The 0ptimus Election Forecasting Simulator is intended as a fun tool to play around with spending decisions by outside partisan groups in the 2018 midterm elections. You can choose to re-allocate GOP money, Democratic money, or choose "Both Parties" mode and re-allocate both to better simulate the real-time chess match that goes on during election season.

The math behind it is all based off of our 2018 House and Senate models- which performed very well and had about 97% accuracy in predicting individual seats. In changing the independent expenditure numbers, especially by unrealistic amounts, you’ll sometimes get strange results- but for the most part, this tool will reflect realistic probability changes that organizations like the NRCC and DCCC tried to optimize across the country- and now you can try to beat them at their own game.

Our House and Senate models are ensembles of several models we run (for more info on this, check out our model methodology). For this exercise, we use our logistic regression model with 30 variables selected using Select K Best feature selection, and the additional two variables that do the work- Democratic IEs and Republican IEs, which consist of the total spending by outside groups for the general election on each side. In a logistic regression model, a coefficient associated with a variable quantifies the change in the log odds produced for a unit change in that variable while all other variables are held constant. The old probabilities are obtained from our ensemble model. Using these coefficients we calculate the change in log odds produced by the IE changes that the user introduces and then, using this change and the old probability, we estimate the new probability of victory.

**Favored Seats** - A race is said to be favorable towards the GOP if its GOP win probability is greater than 0.5; otherwise, the Democratic candidate is the favorite.
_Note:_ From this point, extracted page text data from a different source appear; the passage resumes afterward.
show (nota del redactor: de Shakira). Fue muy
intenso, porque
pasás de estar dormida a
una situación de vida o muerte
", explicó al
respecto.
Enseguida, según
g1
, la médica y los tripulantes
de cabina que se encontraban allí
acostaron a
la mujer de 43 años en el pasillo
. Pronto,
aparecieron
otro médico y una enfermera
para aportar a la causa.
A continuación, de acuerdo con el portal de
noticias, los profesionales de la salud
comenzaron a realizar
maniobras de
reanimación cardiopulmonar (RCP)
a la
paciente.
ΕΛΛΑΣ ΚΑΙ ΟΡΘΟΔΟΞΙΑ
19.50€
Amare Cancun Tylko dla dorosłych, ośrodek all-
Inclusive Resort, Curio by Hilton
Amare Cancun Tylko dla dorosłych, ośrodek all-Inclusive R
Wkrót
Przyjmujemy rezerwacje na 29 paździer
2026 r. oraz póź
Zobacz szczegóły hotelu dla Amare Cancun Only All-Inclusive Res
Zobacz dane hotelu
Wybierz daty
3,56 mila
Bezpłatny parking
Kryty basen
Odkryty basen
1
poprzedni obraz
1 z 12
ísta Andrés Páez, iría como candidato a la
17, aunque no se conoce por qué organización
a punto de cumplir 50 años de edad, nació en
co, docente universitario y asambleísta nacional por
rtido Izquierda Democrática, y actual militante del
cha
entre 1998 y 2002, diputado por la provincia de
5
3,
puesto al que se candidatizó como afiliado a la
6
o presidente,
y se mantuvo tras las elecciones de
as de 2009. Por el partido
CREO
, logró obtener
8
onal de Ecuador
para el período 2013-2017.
**Expected Seats** - Based on the probability of each seat, we calculate the expected number of aggregate seats for each party. For example, if 5 races each have an 80% chance of Democratic victory, we would expect 4 Democratic seats and 1 Republican seat from that group.

The solutions we provide are meant as possible ways of maximizing a certain outcome. Some of these are just one of several potential ways to solve the problem- there are many different ways to “save California,” for instance. These are the specific ways we went about maximizing favored seats and expected seats:

**Optimized solutions for expected seats** - We first remove all money spent from all races, and then we add money in chunks of $10,000 to a race whose GOP/Dem win probability increases the most by adding that amount. We do this until we exhaust all the available money. In this way, our algorithm always spends money on a race where it would increase expected seats the most.
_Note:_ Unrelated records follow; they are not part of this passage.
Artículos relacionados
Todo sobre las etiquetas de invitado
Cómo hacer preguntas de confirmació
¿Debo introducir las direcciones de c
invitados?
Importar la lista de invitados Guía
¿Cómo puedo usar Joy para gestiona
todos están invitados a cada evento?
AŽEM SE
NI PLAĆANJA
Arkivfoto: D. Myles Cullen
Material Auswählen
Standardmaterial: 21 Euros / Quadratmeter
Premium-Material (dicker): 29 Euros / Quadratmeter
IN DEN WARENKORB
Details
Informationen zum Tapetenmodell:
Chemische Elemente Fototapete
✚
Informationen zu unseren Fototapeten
**Optimized solutions for favored seats** - First, we remove all money spent from all races, and calculate the probability of GOP/Dem victory. We do not re-add money into any races that are already above 50% probability of victory at this point. In this way, we do not waste resources on races which do not require any external support to already be favored. In the second step, we allocate money in chunks to races which our ensemble model with actual IEs had above a 50% chance of victory, until they are once again above 50%. In the third step, we take the leftover money from the second step and allocate it to races based on their win probability as predicted by the ensemble model (races that were close to 50% already receive money first). Some races never cross 50% even if we pour a millions of dollars into them. After identifying such black-hole like races, we reallocate wasted money from such races to the other races below it. Finally, with any leftover money that would no longer flip any races at all, we add money in chunks of $10,000 to the remaining races below 50% whose win probability increases the most by adding that amount. We do this until we exhaust all the money. In this way, our algorithm always redistributes independent expenditures to get the maximum number of favorable races.

**Optimized to Lean R/D** - Similar to our solutions for favored seats, these scenarios use the same methodology but instead maximize the number of seats where the party has a 60% chance of winning or more- surpassing the toss-up category and reaching Lean R/D.

**Likely R/D Reallocation** - What if we were to re-allocate money spent in races that were likely lost and re-allocate it to toss-ups instead? This scenario does that for each party; races where the party had less than a 25% chance of winning had their independent expenditures removed and instead added to races near the middle, where IEs make a bigger impact.

**VA10 Reallocation** - This scenario envisions where the GOP, Democrats, or both could have re-allocated money spent in VA-10 more efficiently across the country, to maximize the seats where they would be favored.